There was once a time when a watch was little more than a wearable timepiece. Pocket watches on chains were once a mainstay in the vest pockets of the affluent, eventually evolving into wristwatches. These too would undergo a makeover of their own with the advent of liquid crystal display (LCD) technology. Digital watches soon skyrocketed in popularity; so much so that you couldn’t walk outside for two minutes without seeing someone with a Casio on their wrist.
But the evolutionary process didn’t stop there. Purveyors of personal technology like Apple began to look at their watches, literally and figuratively. They had already succeeded in transforming the cellular phones from portable contact devices into miniature computers capable of replicating the functions of laptop and desktop equivalents. A cell phone used to be solely used for calling people; nowadays, they’re gaming devices, cameras and credit card scanners.
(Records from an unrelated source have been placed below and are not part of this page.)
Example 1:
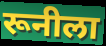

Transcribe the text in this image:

रूनीला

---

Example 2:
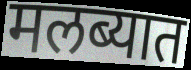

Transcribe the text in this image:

मलब्यात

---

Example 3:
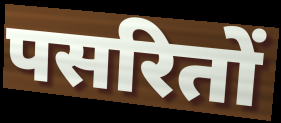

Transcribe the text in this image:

पसरितों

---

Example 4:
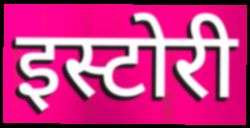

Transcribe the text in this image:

इस्टोरी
Since its initial launch, Apple’s powerhouse iPhone, which is currently on its much larger sixth incarnation, has been a runaway success within the burgeoning smartphone market. Based on that, Apple believed it could build a watch capable of running the multitude of apps and functions that the iPhone has become synonymous with. Last year, that dream became reality with the concurrent launch of the iPhone 6 and 6 Plus, Apple Pay and the Apple Watch.
The Apple Watch, which is currently available on the market, garnered a lot of attention from the get-go, and rightfully so. Here was a watch that was no longer limited to being a fairly pedestrian timepiece. Fitness gurus could use this new device to listen to music and track their personal stats on the go, while businesspeople could stay up-to-date with email, text messages and social media activity by syncing the watch with their iPhone.
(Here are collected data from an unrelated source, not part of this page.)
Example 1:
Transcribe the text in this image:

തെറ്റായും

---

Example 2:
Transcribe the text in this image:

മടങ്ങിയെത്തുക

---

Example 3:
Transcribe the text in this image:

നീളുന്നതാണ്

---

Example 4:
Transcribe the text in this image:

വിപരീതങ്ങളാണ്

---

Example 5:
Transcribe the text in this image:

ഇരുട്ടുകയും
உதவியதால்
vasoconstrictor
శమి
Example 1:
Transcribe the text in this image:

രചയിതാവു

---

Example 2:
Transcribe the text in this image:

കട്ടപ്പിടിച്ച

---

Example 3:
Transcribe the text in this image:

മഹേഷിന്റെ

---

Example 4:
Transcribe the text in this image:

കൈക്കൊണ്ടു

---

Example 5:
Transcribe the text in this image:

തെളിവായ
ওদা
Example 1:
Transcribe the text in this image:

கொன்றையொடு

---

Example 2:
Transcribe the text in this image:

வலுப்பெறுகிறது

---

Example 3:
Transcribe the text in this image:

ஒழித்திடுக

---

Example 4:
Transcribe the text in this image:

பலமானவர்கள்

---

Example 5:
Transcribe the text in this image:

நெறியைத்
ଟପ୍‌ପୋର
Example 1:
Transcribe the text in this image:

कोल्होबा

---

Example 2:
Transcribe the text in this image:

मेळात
Apple got the ball rolling for the smartwatch revolution, and other companies have since jumped on board to get a piece of the pie for themselves. Samsung has also launched a similar device, the Samsung Galaxy Gear. Like the Apple Watch, it also relies on a smartphone connection.
The medical services industry saw a terrific opportunity to enter wearable technology space. Working with major developers, they could craft a device that could track health and wellness data from homebound patients. The team at Calgary-based Vivametrica have developed such a solution, and they believe it could benefit patients and medical professionals alike by providing new insight into the treatment of certain diseases or injuries.
Canada appears to have become a hotbed for wearable technology, as Montreal’s Neptune launched the Neptune Hub. The company is staunch in their beliefs that other smartwatch developers have “gotten the entire paradigm wrong.” Rather than being smartphone-reliant in order to work, the Hub is equipped with its own SIM card. The device is also bundled with a peripheral known as the Pocket, which acts as a miniature phone of sorts. Neptune executives hold that the “brains” of a smartwatch should be on your wrist rather than through a smartphone.
Many have pondered whether or not these smartwatches are a passing fad, or if they have legitimate potential to make a big splash. Each of the devices on the market right now provide similar functions, and as the role of mobility becomes increasingly prevalent in people’s lives, it’s expected that wearable technology might be here to stay. Despite still being relatively new, they do offer consumers some benefits, and they appear to be a haven for busy businesspeople and the fitness conscious.
Future releases from the big developers may still be able to sync with smartphones, but will gradually become less reliant on them as “parent devices.” Indeed, watches have come a long way since they were first introduced centuries ago. It seems almost cliché to say it, but only time will tell how the evolution of the timepiece as a multi-function device will progress.